Regardless of the mechanism, the present invention has been observed to reduce stress cracking in PET bottles when compared with the prior art and comparative compositions, based on the presence of stoichiometric amounts of organic acids. Accordingly, the compositions of the present invention comprise at least a stoichiometric amount of acid and at least about 1 equivalent, at least about 2 equivalents, or at least about 3 equivalents of acid for every 2 equivalents of alkalinity of water used to prepare the composition. It is included before the reaction with the alkalinity of the water used for preparation.
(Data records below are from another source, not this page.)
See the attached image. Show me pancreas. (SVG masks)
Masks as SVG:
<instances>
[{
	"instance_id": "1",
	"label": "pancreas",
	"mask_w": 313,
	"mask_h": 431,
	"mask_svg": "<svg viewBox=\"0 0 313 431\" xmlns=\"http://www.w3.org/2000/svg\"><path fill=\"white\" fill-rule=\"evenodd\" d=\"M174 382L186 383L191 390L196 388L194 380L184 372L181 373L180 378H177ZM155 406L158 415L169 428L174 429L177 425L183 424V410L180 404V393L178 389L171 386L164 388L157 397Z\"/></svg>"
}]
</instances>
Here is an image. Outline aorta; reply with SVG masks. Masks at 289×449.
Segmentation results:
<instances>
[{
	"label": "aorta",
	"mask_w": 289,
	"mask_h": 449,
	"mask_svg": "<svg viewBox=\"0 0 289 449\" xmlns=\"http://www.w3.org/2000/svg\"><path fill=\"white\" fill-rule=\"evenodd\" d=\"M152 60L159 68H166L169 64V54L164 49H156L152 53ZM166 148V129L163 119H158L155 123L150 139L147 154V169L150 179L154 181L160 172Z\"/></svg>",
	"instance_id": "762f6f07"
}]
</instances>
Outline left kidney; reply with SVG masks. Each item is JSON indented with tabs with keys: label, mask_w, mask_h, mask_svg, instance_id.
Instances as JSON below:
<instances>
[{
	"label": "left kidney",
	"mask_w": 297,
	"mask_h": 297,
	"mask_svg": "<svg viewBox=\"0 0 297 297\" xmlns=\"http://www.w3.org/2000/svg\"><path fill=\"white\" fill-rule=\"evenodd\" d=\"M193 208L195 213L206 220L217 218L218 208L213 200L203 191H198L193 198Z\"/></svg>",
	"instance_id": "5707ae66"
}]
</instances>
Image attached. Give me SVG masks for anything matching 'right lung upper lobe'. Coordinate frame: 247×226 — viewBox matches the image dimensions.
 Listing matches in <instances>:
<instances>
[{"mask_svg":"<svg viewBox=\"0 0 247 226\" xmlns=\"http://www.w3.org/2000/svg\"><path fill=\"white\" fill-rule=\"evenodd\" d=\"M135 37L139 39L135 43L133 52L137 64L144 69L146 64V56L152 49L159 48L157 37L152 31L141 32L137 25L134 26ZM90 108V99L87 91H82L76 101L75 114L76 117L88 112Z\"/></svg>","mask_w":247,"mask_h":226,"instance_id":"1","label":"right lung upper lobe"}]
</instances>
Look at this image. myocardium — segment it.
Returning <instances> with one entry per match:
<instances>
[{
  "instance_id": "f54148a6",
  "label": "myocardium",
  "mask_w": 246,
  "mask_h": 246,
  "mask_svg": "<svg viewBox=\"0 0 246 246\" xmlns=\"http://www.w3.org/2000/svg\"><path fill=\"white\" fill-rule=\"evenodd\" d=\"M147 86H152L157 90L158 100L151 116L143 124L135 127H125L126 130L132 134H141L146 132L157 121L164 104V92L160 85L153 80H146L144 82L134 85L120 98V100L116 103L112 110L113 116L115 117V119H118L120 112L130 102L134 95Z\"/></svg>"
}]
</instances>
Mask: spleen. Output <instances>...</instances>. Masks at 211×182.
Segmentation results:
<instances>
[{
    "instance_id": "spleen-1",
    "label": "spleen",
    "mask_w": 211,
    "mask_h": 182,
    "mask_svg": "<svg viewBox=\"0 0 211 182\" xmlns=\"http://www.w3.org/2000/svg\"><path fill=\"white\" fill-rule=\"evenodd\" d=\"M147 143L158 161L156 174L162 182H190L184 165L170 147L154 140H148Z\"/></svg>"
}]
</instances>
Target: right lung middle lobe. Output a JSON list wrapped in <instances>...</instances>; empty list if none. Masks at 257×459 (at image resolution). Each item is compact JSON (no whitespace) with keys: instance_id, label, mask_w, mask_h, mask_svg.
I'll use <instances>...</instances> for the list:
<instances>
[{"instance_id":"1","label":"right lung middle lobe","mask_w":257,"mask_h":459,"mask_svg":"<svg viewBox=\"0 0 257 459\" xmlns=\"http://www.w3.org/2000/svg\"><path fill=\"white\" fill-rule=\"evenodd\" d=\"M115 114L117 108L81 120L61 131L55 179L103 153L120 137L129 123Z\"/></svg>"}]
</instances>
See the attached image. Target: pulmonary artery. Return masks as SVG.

If the water alkalinity corresponds to about 50 ppm CaCO ₃ , the stoichiometric amount of acid is the amount of acid such that at least about 0.0005 equivalents of available unneutralized acid per kg of lubricant mixture is present in the mixture prior to reaction with alkalinity. Accordingly, the compositions of the present invention comprise at least about 0.0005 equivalents, at least about 0.001 equivalents, or at least about 0.002 equivalents of usable neutralized acid per kg composition.

In a composition comprising a stoichiometric amount of acid, ie at least about 1 equivalent of available unneutralized acid per two equivalents of alkalinity, the concentration of the conjugate acid of the bicarbonate anion will be present at a concentration greater than the approximate concentration of the bicarbonate anion. In this case, the composition pH will be below the approximate carbon dioxide / bicarbonate pKa value of about 6.4. Thus, when prepared with water containing an alkalinity of greater than about 50 ppm as CaCO ₃ , the compositions of the present invention have a pH of less than about 6.4, less than about 6.0, or less than about 5.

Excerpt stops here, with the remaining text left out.